Station 23

 

 

Charlie and I used to meet pretty often at Station 23; we had a couple of beers and tried to fix the world in our own way; nothing wrong with that, it was just our way to escape reality for a while.

 

It was in 1982, when I was 20 years old and had a job in what could be called “road maintenance” but in reality was a less than minimum legal wage job were I was to walk dirty roads carrying a shovel and filling pot holes with dirt from the sides. These kinds of jobs were created by the government at that time to reduce the statistics about unemployment.

 

Charlie; hired for simple tasks around the house of an unknown family, felt at his 27 years of age the pass of time, not because of being old but rather the insecurity of seeing years go by without getting anywhere. He always started by complaining about his employers and finished criticizing the country’s economy.

 

I remember him, thin, not too tall, dark skin and big brown eyes; always dressing a red, running suit, old tennis shoes and sun glasses that he used to hide behind of most of the times.

 

Beer was always warm, but Station 23 was the only place in that small town where you could have a place to talk in privacy surrounded by screaming kids. Beer was the only drink we had since we didn’t have much money, but still it gave us the satisfaction of feeling big!

 

Many times I asked myself why poor people drink their little money, and then I could understand something; I, in such low level employment felt like the smallest expression of a human being, while drinking beer I could feel like an executive talking about an important business.

 

Culture wasn’t a problem, talking with Charlie about politics, economy, history, science, etc. At that moment we had the power: we asked for a beer; we had the culture: we talk and give opinions about everything under the sun; we had unconditional friendship: Charlie and I; and a brilliant future ahead of us: we just needed to be discovered!

 

We never gain anything, never got any new conclusion to our conversations, we just got out all the frustrations of life. We used to laugh a lot making fun of everything and everyone around; their face, their clothing, or the way they walk, anything was good just to have a brief moment of relaxation. Now I understand how much insecurity we had about ourselves. How far away it seemed to have a decent life from the possibilities that our jobs used to offer.

 

Station 23, the only pub in that little town was our place of meeting, our reunion area, our escape from reality.

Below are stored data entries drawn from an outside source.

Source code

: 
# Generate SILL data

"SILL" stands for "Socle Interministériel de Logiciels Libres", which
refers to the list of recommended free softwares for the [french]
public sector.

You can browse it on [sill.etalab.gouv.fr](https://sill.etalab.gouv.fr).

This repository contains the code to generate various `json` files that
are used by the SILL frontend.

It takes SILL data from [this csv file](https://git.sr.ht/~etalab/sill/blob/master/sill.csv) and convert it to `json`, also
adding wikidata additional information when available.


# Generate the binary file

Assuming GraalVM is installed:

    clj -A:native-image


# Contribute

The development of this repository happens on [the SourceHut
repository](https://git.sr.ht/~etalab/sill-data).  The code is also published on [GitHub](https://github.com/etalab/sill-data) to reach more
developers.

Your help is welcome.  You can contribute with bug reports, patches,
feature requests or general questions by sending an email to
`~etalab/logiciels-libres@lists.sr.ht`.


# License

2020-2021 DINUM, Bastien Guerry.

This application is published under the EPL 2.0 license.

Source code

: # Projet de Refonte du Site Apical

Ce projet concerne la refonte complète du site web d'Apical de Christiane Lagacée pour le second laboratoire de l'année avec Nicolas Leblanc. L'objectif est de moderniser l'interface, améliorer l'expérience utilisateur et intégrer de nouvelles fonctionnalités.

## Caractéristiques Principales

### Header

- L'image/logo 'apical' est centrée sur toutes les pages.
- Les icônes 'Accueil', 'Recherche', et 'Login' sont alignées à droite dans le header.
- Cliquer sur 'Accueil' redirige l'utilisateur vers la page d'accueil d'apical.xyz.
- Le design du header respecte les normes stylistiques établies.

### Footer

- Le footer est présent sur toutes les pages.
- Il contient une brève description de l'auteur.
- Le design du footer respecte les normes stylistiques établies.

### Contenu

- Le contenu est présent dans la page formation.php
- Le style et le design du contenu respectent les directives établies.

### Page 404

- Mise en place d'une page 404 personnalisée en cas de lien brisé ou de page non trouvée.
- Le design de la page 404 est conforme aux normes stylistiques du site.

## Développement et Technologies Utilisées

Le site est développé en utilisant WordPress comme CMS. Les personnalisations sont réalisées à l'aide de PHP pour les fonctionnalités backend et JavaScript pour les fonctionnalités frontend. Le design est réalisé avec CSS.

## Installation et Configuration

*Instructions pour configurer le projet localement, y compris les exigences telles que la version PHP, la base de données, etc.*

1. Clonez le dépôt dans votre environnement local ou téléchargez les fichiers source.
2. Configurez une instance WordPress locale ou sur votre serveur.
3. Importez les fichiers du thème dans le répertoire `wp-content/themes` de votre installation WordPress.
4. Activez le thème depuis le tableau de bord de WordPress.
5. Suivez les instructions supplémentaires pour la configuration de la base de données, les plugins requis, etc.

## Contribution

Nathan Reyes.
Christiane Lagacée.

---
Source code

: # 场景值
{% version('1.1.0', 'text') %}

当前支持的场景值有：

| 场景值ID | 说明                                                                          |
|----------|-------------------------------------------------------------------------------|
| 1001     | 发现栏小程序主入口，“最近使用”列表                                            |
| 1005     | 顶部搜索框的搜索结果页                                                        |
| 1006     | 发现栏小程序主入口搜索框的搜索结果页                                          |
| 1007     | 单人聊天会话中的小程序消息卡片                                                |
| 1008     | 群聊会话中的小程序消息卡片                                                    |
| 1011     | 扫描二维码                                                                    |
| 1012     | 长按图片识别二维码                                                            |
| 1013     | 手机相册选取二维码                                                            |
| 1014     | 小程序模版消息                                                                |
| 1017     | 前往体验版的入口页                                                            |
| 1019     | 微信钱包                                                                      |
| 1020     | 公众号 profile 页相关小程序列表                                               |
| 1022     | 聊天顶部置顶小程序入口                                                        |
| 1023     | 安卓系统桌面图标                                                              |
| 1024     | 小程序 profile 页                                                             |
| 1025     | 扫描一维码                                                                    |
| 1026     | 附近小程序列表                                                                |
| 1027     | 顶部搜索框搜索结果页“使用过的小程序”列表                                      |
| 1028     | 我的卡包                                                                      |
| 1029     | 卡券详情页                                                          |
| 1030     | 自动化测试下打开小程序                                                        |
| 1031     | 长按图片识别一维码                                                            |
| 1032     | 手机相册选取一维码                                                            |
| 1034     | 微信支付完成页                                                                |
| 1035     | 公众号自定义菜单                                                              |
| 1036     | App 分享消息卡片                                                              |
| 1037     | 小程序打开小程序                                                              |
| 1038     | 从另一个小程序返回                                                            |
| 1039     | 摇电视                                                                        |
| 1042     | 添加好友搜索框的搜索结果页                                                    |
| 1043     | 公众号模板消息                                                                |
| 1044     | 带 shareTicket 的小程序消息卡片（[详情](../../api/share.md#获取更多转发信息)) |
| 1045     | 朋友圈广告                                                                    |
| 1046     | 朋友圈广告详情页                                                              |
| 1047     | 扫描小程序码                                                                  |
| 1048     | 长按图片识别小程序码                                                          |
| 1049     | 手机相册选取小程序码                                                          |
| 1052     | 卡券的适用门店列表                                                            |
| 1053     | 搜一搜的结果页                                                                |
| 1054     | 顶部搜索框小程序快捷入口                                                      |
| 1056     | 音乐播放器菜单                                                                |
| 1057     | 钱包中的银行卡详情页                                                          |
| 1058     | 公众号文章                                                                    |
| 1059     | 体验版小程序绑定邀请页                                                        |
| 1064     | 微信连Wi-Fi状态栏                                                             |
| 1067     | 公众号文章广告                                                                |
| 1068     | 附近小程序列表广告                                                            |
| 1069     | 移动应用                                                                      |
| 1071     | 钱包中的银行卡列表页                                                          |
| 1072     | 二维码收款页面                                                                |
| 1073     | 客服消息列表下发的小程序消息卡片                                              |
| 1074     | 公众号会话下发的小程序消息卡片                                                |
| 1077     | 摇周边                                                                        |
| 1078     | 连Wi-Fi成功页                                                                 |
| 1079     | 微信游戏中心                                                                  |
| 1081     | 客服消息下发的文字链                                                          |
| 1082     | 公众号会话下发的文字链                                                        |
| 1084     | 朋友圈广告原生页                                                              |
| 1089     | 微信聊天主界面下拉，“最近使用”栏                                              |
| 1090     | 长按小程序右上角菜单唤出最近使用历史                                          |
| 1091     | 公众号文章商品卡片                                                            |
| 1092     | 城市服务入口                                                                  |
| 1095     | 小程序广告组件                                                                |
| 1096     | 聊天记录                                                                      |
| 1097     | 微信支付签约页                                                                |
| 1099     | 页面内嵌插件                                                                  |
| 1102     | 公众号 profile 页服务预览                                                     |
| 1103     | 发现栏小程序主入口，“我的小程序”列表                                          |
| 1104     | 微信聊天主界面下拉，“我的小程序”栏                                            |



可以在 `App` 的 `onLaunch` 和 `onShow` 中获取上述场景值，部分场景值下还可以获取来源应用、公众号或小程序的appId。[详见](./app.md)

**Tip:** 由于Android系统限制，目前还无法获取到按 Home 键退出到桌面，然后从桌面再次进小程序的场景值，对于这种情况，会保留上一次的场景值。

Seated at a small table, surrounded by drunk, screaming kids and very loud music, Charlie and I found a place to revive the human spirit and find new forces to keep fighting for a better future. A place where together helped each other to cope with everyday problems and fight against the adversity to start feeling again as human beings instead of low cost cargo beasts.

 

 Station 23 was the place where we met; we hated it, but never skipped a reunion, it would be impossible since at that time we almost didn’t have any other reason to live.